In preparation for surgery, the risks and complications of total abdominal hysterectomy and bilateral salpingo-oophorectomy were disclosed, including the risk that the operation might not relieve the pains with which she presented. But the surgical registrar who dealt with the consent accepted that she would not in 2008 have disclosed that there was a risk of developing chronic and/or neuropathic pain as a result of the surgery. She would merely have warned of transient post operative pain.

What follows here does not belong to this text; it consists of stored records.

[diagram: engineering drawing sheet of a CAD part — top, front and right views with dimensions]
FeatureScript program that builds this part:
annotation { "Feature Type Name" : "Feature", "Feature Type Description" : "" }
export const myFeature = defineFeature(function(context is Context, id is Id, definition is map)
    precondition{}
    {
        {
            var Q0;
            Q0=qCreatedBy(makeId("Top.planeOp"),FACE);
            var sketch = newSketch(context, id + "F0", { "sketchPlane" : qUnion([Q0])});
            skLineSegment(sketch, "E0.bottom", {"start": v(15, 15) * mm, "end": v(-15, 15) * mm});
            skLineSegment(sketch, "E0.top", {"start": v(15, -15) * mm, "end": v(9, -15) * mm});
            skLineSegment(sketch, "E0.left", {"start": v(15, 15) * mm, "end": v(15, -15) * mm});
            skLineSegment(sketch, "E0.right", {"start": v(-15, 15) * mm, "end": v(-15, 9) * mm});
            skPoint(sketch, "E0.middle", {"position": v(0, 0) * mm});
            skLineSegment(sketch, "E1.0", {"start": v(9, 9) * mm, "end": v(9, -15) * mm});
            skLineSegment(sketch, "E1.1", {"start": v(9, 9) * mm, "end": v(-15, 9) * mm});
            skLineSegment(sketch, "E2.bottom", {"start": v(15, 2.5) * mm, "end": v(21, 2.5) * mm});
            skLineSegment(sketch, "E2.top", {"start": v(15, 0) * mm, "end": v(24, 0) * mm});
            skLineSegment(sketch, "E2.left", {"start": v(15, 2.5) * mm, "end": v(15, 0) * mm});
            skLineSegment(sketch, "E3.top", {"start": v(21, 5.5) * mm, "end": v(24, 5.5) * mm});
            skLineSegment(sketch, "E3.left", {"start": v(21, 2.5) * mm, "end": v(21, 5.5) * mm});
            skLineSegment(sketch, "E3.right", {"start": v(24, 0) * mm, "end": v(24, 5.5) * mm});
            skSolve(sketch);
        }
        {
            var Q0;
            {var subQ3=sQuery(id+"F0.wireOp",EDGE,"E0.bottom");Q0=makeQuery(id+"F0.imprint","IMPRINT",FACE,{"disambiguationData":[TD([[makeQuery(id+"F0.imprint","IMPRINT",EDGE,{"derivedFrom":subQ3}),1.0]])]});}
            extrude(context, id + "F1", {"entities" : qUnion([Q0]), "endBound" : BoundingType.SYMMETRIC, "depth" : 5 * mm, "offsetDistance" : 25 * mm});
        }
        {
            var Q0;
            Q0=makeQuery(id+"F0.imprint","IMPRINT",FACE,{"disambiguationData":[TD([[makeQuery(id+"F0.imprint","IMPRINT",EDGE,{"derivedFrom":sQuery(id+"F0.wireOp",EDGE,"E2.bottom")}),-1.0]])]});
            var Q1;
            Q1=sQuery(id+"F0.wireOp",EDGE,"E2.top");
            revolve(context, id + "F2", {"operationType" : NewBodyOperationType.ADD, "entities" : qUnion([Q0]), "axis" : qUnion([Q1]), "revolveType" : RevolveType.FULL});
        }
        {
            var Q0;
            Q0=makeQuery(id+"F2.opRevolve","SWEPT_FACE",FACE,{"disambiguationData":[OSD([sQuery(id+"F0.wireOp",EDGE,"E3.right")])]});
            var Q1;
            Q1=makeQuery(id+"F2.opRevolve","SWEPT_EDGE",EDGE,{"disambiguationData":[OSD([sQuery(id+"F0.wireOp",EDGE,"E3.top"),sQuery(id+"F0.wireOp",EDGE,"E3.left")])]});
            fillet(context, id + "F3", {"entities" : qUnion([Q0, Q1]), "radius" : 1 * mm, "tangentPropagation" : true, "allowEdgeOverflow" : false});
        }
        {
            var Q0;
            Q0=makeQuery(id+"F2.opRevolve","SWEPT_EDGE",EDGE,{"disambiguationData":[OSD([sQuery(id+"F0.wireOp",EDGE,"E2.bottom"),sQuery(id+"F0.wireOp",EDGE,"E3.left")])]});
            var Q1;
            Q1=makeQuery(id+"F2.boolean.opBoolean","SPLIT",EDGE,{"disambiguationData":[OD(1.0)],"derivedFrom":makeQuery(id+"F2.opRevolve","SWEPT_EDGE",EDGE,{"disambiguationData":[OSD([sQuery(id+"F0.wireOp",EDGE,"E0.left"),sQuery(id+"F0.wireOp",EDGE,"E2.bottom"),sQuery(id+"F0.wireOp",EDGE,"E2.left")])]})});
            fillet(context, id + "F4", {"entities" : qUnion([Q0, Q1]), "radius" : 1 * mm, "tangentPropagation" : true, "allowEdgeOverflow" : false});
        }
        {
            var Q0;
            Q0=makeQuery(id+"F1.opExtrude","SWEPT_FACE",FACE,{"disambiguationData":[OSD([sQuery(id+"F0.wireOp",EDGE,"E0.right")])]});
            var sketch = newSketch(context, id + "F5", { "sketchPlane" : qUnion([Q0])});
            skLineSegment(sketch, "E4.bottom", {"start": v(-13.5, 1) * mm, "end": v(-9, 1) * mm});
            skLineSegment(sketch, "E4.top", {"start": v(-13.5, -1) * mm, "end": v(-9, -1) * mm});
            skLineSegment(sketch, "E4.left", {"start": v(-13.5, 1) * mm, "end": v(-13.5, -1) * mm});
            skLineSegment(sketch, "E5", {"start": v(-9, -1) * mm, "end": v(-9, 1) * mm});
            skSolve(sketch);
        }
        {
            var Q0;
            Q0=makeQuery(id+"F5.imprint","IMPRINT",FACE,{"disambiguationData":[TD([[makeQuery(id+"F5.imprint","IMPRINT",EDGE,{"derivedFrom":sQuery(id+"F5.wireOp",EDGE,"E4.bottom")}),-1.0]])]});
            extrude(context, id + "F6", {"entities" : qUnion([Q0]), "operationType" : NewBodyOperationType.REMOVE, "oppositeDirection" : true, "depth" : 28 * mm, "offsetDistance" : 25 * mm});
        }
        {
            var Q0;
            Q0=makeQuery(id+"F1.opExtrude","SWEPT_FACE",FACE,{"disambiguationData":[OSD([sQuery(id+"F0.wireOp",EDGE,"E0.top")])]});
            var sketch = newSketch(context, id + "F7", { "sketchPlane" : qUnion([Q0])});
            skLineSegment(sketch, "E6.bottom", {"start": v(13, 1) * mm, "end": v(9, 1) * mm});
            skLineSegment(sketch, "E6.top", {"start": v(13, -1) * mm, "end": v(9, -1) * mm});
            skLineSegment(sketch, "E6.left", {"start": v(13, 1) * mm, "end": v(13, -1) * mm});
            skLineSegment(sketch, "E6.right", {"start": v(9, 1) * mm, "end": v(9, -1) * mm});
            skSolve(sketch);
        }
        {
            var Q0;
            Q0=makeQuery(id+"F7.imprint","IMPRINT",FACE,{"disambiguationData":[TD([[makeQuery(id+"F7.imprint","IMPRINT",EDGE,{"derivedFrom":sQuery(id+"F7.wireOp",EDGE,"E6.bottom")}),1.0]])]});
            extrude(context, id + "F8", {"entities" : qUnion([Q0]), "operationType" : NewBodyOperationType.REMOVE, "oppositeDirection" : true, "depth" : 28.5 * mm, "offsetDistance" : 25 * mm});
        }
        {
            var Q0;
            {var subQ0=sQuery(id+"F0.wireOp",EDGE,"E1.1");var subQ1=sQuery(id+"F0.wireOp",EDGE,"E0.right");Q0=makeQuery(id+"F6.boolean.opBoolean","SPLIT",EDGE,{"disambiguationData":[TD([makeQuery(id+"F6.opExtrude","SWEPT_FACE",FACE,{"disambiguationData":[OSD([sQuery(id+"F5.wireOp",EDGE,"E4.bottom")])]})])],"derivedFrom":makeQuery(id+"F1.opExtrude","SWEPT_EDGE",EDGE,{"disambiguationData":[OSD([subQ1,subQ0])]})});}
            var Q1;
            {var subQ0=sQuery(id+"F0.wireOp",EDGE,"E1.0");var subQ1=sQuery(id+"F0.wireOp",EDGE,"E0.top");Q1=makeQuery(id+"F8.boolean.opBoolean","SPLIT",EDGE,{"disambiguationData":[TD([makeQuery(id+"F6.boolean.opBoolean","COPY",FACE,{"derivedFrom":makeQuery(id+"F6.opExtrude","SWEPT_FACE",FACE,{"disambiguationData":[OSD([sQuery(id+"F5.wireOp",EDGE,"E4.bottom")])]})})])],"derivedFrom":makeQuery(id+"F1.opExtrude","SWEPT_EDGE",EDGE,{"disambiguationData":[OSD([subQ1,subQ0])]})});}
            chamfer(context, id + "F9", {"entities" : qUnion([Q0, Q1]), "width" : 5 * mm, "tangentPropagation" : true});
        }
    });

Following surgery, Mrs Duce suffered abdominal wall pain that was ‘significantly different’ from her pre operative symptoms. Experts in pain management agreed that her subsequent course was consistent with chronic post-surgical pain. Mrs Duce claimed that if she had been warned of the risk of nerve damage and chronic post surgical pain, she would not have proceeded with the surgery.
The court heard that the Royal College of Obstetricians & Gynaecologists' guidance in 2009 (which it was agreed would cover best practice in 2008) recommended the disclosure of the likelihood of ‘...numbness, tingling or burning sensation around the scar…that could take weeks or months to resolve’. But the judge noted that neither chronic nor neuropathic pain was referred to in the guidance, and that the claimant and defending expert witnesses in gynaecology agreed that chronic post-surgical pain was not common knowledge amongst gynaecologists in 2008.
Accordingly, the court found that since the reasonable gynaecologist in 2008 would not have been aware of chronic post-surgical pain founded on nerve injury during total abdominal hysterectomy; there could not have been a duty to disclose that risk during the process of obtaining consent. For these reasons, amongst others, Mrs Duce’s claim was dismissed.
The case serves as a powerful reminder that the clinician must set out risks to which a reasonable person in the patient’s position would attach significance, or risks to which the doctor is or should be aware that the patient would be likely to attach significance. By contrast, it is only the patient who can then choose whether to run these risks. This choice is not one that a clinician can anticipate for the patient, since only the patient can bring into the consideration all other aspects of their life that may have a bearing on their decision.
But in the same breath, it is equally acknowledged by the courts that the task of identifying those risks which foreseeably result from an intervention is one for the clinician, in this case the gynaecologist. If, as in this case, the complication that crystallised was not at the time of disclosure for consent a recognised association of hysterectomy, it would have been unjust to expect the doctor to have mentioned it.